Jobs On The Line

Receivers Williams, Washington, Harper Need To Show Ability To Separate From Pack

August 29, 2009|By Jamison Hensley | Jamison Hensley,jamison.hensley@baltsun.com

CHARLOTTE, N.C. -- During offseason minicamps, the Ravens' biggest question mark was at wide receiver. Throughout training camp, the doubts persisted with the team's receiving group.

Now, heading into tonight's preseason game at Carolina, the Ravens are demanding some answers. With the starters scheduled to receive their most playing time of the preseason, it's time for their unproven receivers - Demetrius Williams, Kelley Washington and Justin Harper - to prove something.

Their performances could determine whether the Ravens keep this group intact or add a veteran to upgrade it.

"This is a big game for these receivers," offensive coordinator Cam Cameron said. "We're looking for production. The Ravens are about production and not potential. The good news is we've got talent. It's my job to bring out the production."

Besides Derrick Mason, the rest of the Ravens' receivers have yet to live up to that potential.

With Mark Clayton (hamstring) out for a third preseason game, none of the other wide-outs have seized the opportunity to catch the coaches' attention. In fact, the Ravens' defense has scored more touchdowns (two) this preseason than the team's receivers (one).

If the Ravens are unsure about this supporting cast, they probably will look elsewhere to boost the talent around quarterback Joe Flacco. Veterans such as the New York Giants' David Tyree or the Philadelphia Eagles' Reggie Brown could be cut before the regular-season opener or perhaps be acquired for a conditional late-round draft pick.

It's the job of Williams, Washington and Harper to convince the Ravens otherwise.

"We always feel like we can be one of the best groups in the NFL," Williams said. "You got to have that confidence when you get on the field. Each one of us has to take pride in the fact that we're going to be the best receivers out there. We're definitely working to it."

Here's how the preseason has played out for those receivers:

* Williams has disappeared in the first two preseason games, making three catches for 31 yards. He started the preseason opener for the injured Clayton but was the No. 3 receiver in the second game. His longest reception was 13 yards.

"I haven't met my expectations," said Williams, who said he is completely healthy after battling heel and hamstring injuries this year. "I set them high. I go out to practice and want to do something better."

* Washington has caught the attention of fans primarily because of his post-catch celebrations. He has caught three of four passes thrown to him, totaling 53 yards. But his lone drop was on a fade route in the end zone.

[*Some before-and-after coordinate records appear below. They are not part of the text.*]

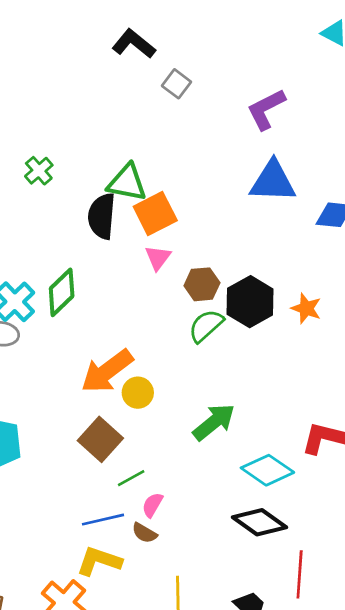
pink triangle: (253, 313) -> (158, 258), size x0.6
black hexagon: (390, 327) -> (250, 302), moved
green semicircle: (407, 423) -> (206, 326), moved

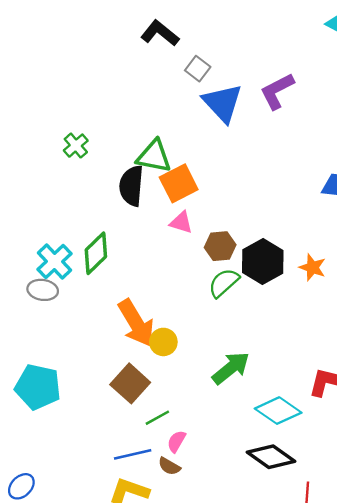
blue triangle: (273, 181) -> (223, 103), moved, turned 45
pink triangle: (158, 258) -> (181, 222), turned -50
orange arrow: (107, 371) -> (136, 323), turned -84

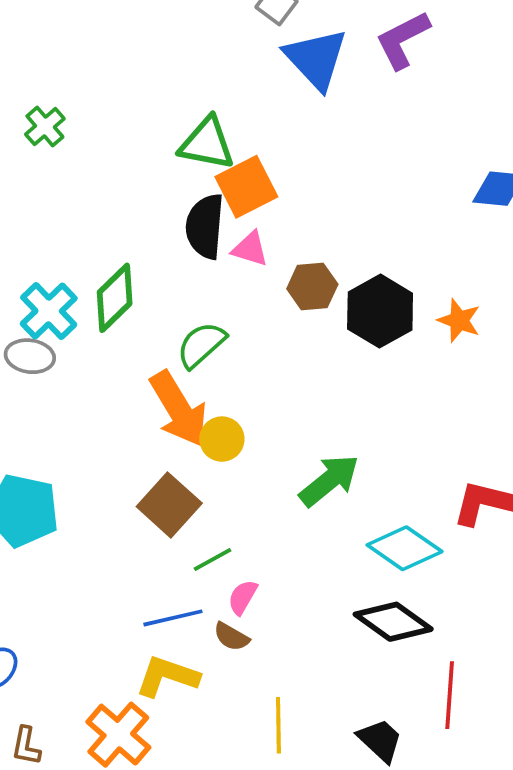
green cross: (76, 146) -> (45, 127), moved
black semicircle: (131, 186) -> (205, 226), moved
green semicircle: (224, 283) -> (201, 345), moved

"Personally, I haven't done anything yet," said Washington, who started the second preseason game. "I am trying to put together some good practices, show some good film in the preseason and let the coaches here determine how I fit into the offense."

* Harper leads the Ravens in receptions (six). But he likely leads them in drops, too. Harper could be the big downfield target that the team needs. His inconsistency, though, puts him on the roster bubble.

"On a scale of 100, I'm not even giving myself a 50," Harper said. "I got a lot of work to do. But the drops are behind me."

The drops by the receivers have been the most frustrating trend in the first two preseason games.

It's a major reason why Flacco and Troy Smith have combined to complete just 48.6 percent of their passes (35 of 72). Last season, the Ravens completed 60.3 percent of their throws.

"They're doing a lot of good things, but I want to see them catch the ball all the time," coach John Harbaugh said of his receivers. "Catch every single pass that's thrown to you and a lot of good things are going to happen. If you drop one, come back and catch the next one."

The Ravens have seen similar flashes from their second-tier receivers: Jayson Foster, Ernie Wheelwright and Yamon Figurs. But periodic success isn't going to help the Ravens improve on last season's No. 28 passing attack.

"I've seen some guys go out there and show they can play in this league," Mason said. "But in this league, it's got to be consistent. I think that's what we're trying to become: a consistent group of wide receivers."